The available data indicate that hydroxylammonium chloride (CAS 5470-11-1) was not mutagenic to bacteria. The available mutagenicity data in mammalian cells indicate that the result with and without metabolic activation was ambiguous. The available data of bis(hydroxylammonium)sulfate (CAS 10039-54-0) show that the source substance was not clastogenic in vivo. Therefore, based on common functional groups and structural similarities, hydroxylammonium chloride (CAS 5470-11-1) is also considered not to be clastogenic in vivo.

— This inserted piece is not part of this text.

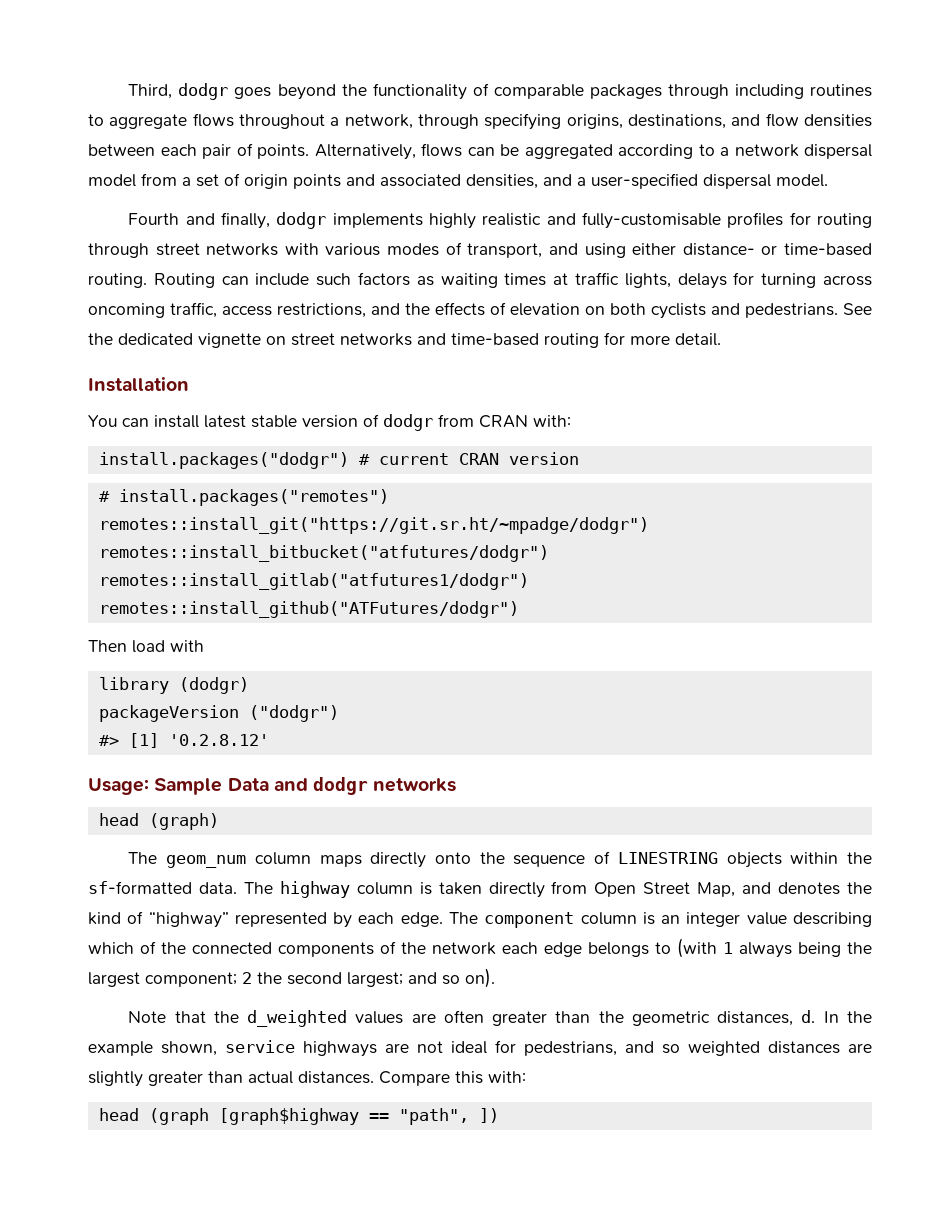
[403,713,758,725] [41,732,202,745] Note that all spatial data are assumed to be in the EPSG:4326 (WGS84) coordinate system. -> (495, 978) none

Justification for classification or non-classification

According to Article 13 of Regulation (EC) No. 1907/2006 "General Requirements for Generation of Information on Intrinsic Properties of substances", information on intrinsic properties of substances may be generated by means other than tests e.g. from information from structurally related substances (grouping or read-across), provided that conditions set out in Annex XI are met. Annex XI, "General rules for adaptation of this standard testing regime set out in Annexes VII to X” states that “substances whose physicochemical, toxicological and ecotoxicological properties are likely to be similar or follow a regular pattern as a result of structural similarity may be considered as a group, or ‘category’ of substances. This avoids the need to test every substance for every endpoint". Since the analogue concept is applied to hydroxylammonium chloride, data will be generated from information on reference source substance(s) to avoid unnecessary animal testing. Additionally, once the analogue read-across concept is applied, substances will be classified and labelled on this basis.

The available data on genetic toxicity with hydroxylammonium chloride (CAS 5470-11-1) and with the source substance bis(hydroxylammonium)sulfate (CAS 10039-54-0) do not meet the criteria for classification according to Regulation (EC) No 1272/2008, and are therefore conclusive but not sufficient for classification.